本文抜粋 –
▬▬▬
国立研究開発法人 科学技術振興機構によれば、SSH指定校の役割は以下の通り。

高等学校等において、先進的な理数教育を実施するとともに、高大接続の在り方について大学との共同研究や、国際性を育むための取組を推進します。また創造性、独創性を高める指導方法、教材の開発等の取組を実施します。

(引用元:国立研究開発法人 科学技術振興機構 次世代人材育成事業|スーパーサイエンスハイスクール(SSH)とは

単に生徒たちに理科や数学を勉強させるだけではなく、先進的な理数教育を通して生徒たちの創造性・独創性までをも高めていくということがわかります。「創造性」「独創性」という言葉に馴染みのない方も、「創造性=クリエイティビティ」「独創性=オリジナリティ」と変換すると、イメージしやすいのではないでしょうか。どちらも、「AIやロボットによって代替されない、人間の労働として価値のあるもの」として、今注目されている能力です。

また、ご存知の通り、2020年度には大学入試改革が行なわれ、これまであった知識偏重型の入試に替わり、「思考力・判断力・表現力」を問う新しいスタイルの大学入試が始まります。創造性・独創性を高めていくことは、こうした新しい入試問題に対応する能力を高めることにもつながるのです。

安田教育研究所の安田理さんは、SSH指定校出身者が優秀であることを示す発言をしています。

SSHとは、文部科学省が科学・理数教育が充実した高校を指定する制度。安田氏は「SSH認定校は、難関大学への進学者が多い」と言う。

(引用元:プレジデントオンライン|“センター廃止”がプラスに働く中高30校

スーパーサイエンスハイスクール(SSH)がスゴい理由3

スーパーサイエンスハイスクール指定校による、212通りのユニークな取り組み

では、具体的に、SSH指定校はどのようにして生徒たちの創造性・独創性を高めているのでしょうか。各校は、学習指導要領の範囲を超えたカリキュラムを開発・実践することができるため、大学や研究機関等と連携した授業や、コンテストや研究会への参加など、それぞれの特色を活かしながら、多種多様なかたちで取り組んでいます。また、対象となる生徒もさまざまです。
▬▬▬
提供資料 –
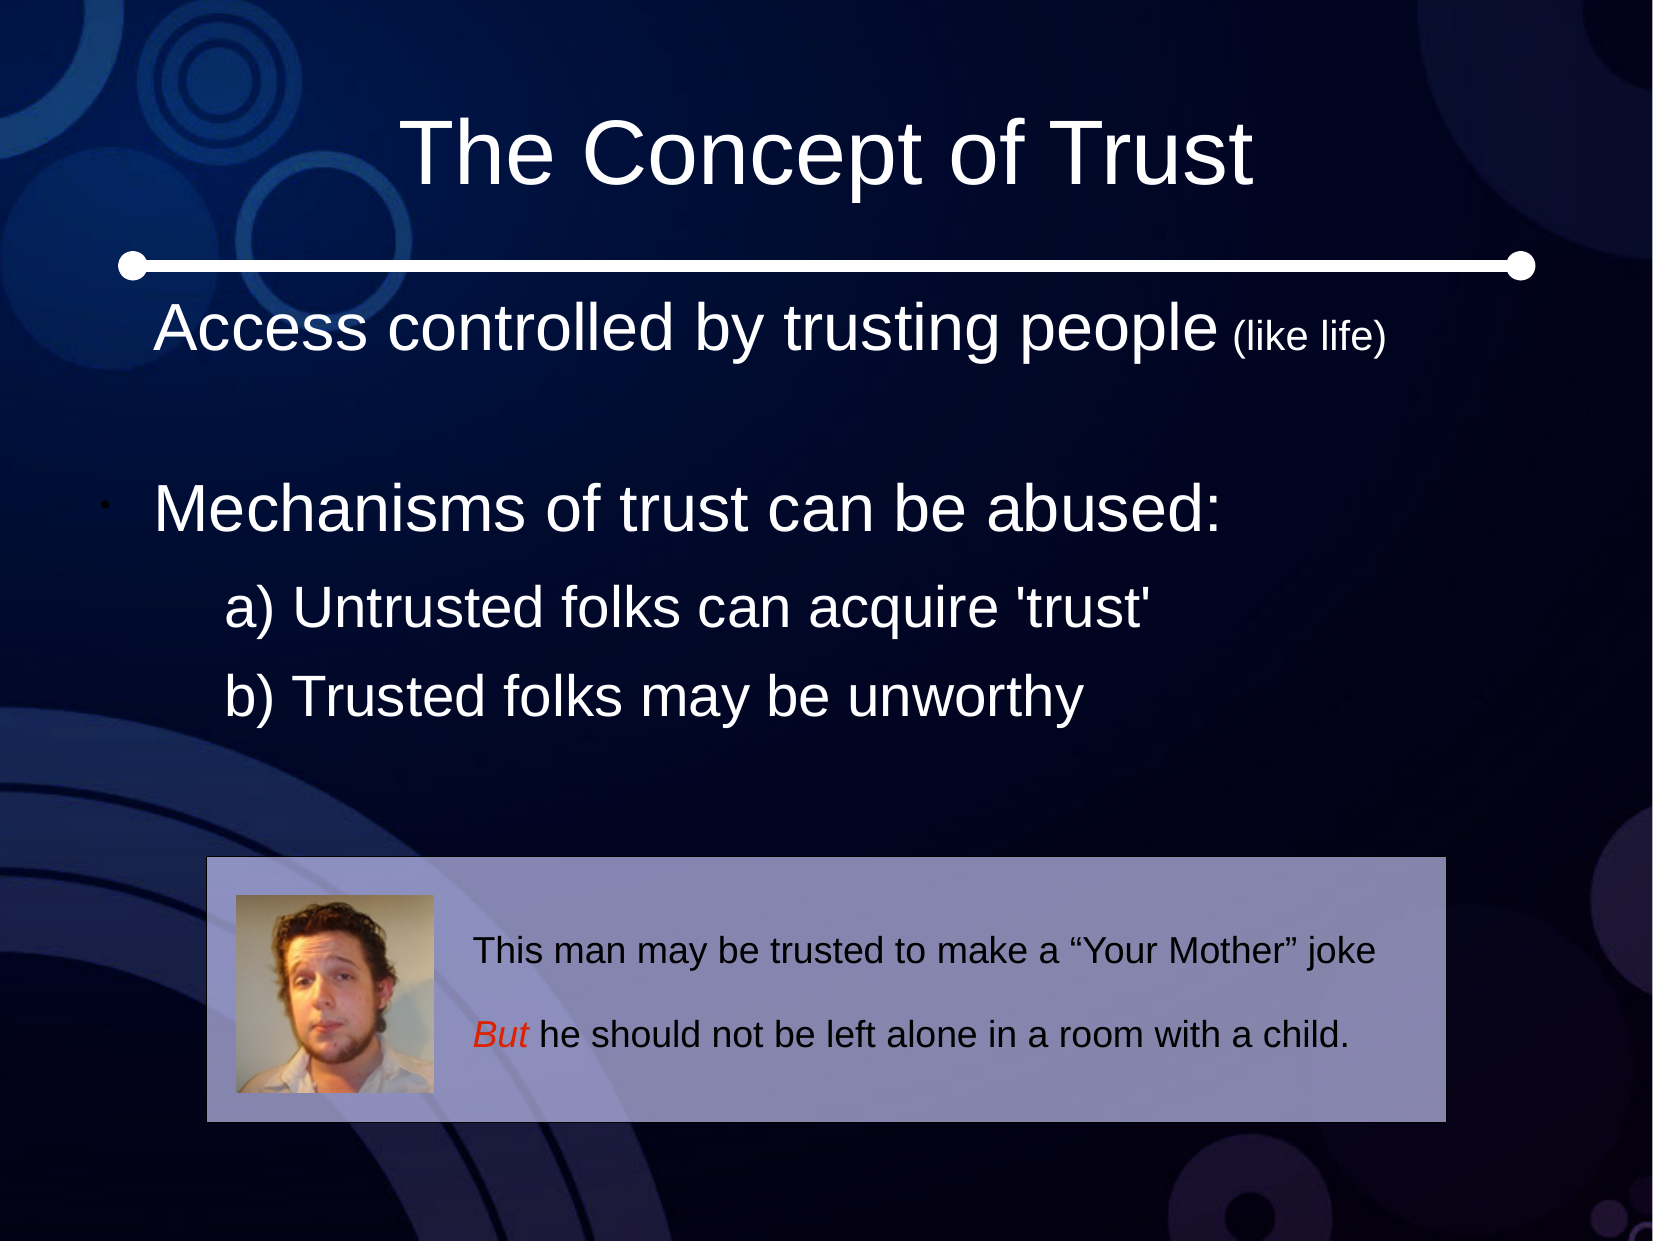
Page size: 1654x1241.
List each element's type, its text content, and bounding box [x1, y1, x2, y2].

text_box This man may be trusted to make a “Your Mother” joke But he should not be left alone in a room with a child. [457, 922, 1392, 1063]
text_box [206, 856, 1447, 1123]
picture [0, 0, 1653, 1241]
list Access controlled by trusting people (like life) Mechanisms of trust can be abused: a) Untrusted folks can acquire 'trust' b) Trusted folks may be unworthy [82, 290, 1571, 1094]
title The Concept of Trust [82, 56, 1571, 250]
▬▬▬
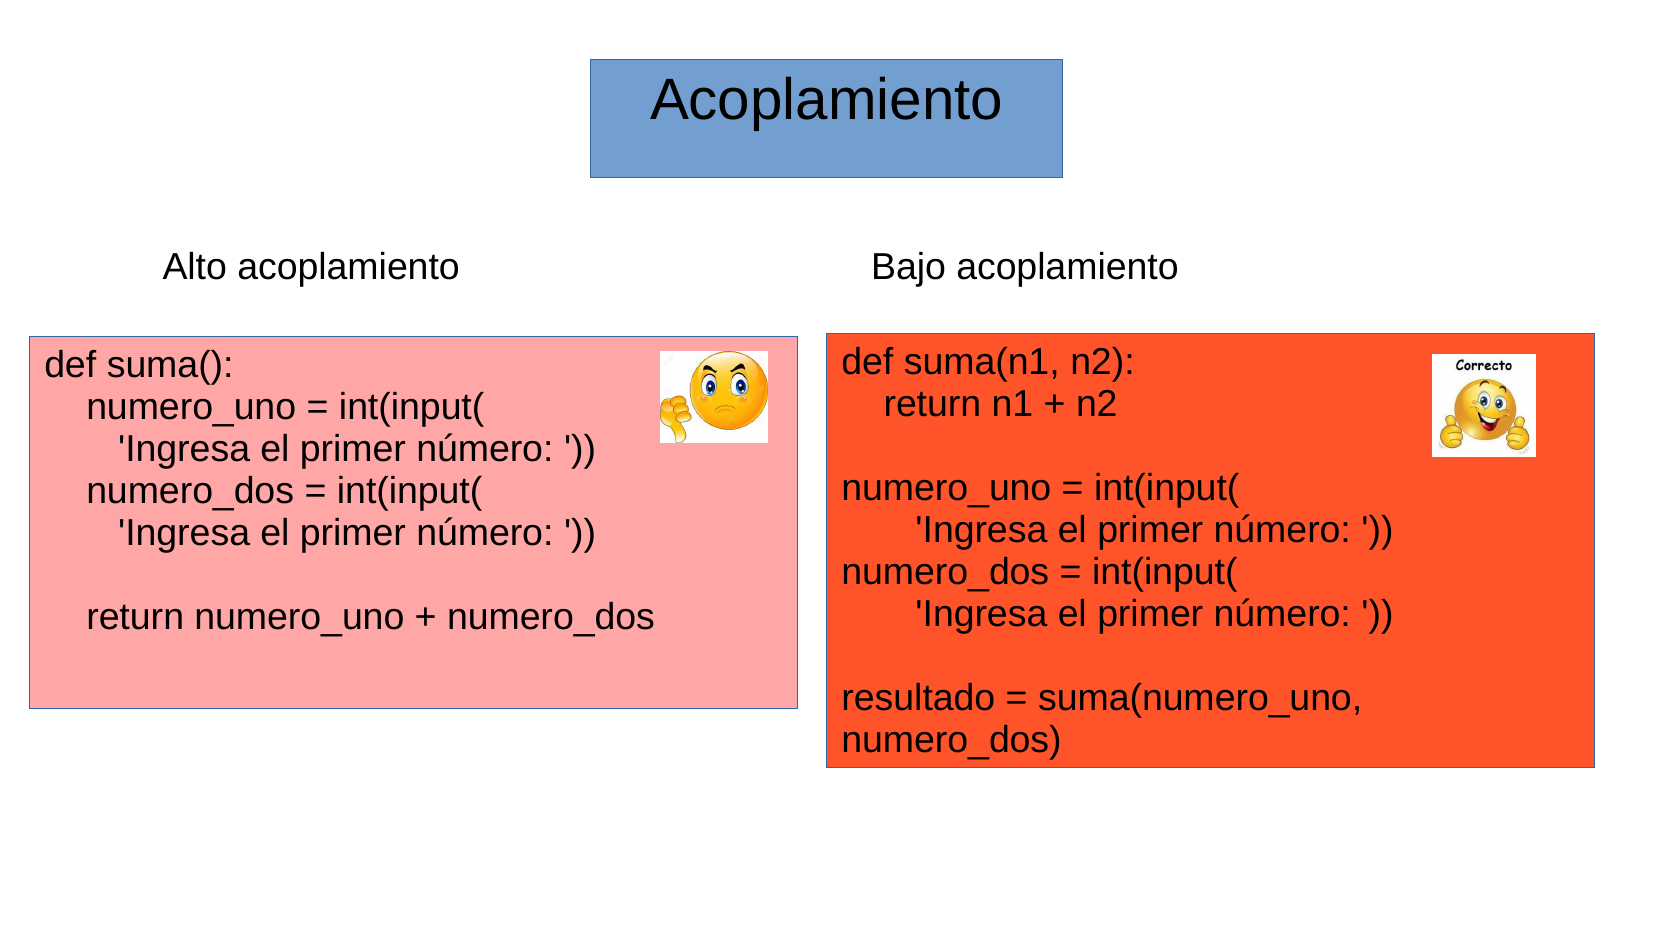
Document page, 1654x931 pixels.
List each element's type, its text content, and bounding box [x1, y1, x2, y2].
▬▬▬
課題 –
1. 次の(a)〜(c)がSSHに関する抜粋の内容と一致するかどうかを、それぞれ「はい」または「いいえ」で答え、判断の根拠となる抜粋中の語句をそのまま引用してください。
(a) SSH指定校は、学習指導要領の範囲内でのみカリキュラムを組むことができる。
(b) 安田氏は、SSH認定校からは難関大学への進学者が多いと述べている。
(c) 2020年度に大学入試改革が行われる。
2. SSHに関する抜粋によれば、SSHとは、どの機関が科学・理数教育の充実した高校を指定する制度ですか。
3. SSHに関する抜粋の最後の文に続けて、本文を引き継いで書き進めてください。
記録は、本文とは別個の資料です。

解答 –
1.
(a) いいえ。「各校は、学習指導要領の範囲を超えたカリキュラムを開発・実践することができる」
(b) はい。「SSH認定校は、難関大学への進学者が多い」
(c) はい。「2020年度には大学入試改革が行なわれ」

2. 文部科学省です。

3.
たとえば、東京都立日比谷高等学校のSSH対象者は全校生徒で、希望すれば誰でも参加できるスタイルです。東京大学をはじめとする近隣の大学や研究機関と連携を図り、最先端の現場に触れたり、第一線で活躍する研究者の指導や助言を受けたりできることが特徴のひとつだそう。

また、中高一貫校のなかには、中学生を対象とする学校もあります。茗溪学園中学校高等学校では、中学1年生から段階的に「探究スキル」を身につけていき、高校2年次の必修科目「個人課題研究」を探究活動の集大成としての位置づけに。国内だけでなく、海外の学校と共同で行なうプログラムや、科学研究の世界コンテストに参加するなど、グローバルに活動しています。

一方、同じ中高一貫校でも、高校1年生から本格的に探究学習に取り組むのが聖光学院中学校高等学校です。その前段階として、中学3年次に「探究基礎」を実施。同科目では、レゴ(R)ブロックを使った「レゴ®シリアスプレイ®」メソッドを取り入れ、想像力や創造力、表現力のトレーニングを行なうことで、探究学習の基礎を身につけさせます。

このように、各校が工夫して取り組んでおり、現在は212校が212通りのプログラムを進めているのです。

***
最先端の理数教育を受けながら、時代に合った能力を高めることのできるSSH指定校。北は北海道、南は沖縄まで全国各地に存在しています。興味のあるご家庭は、受験校を選ぶ際にSSH指定校を確認してみてはいかがでしょうか。

(参考)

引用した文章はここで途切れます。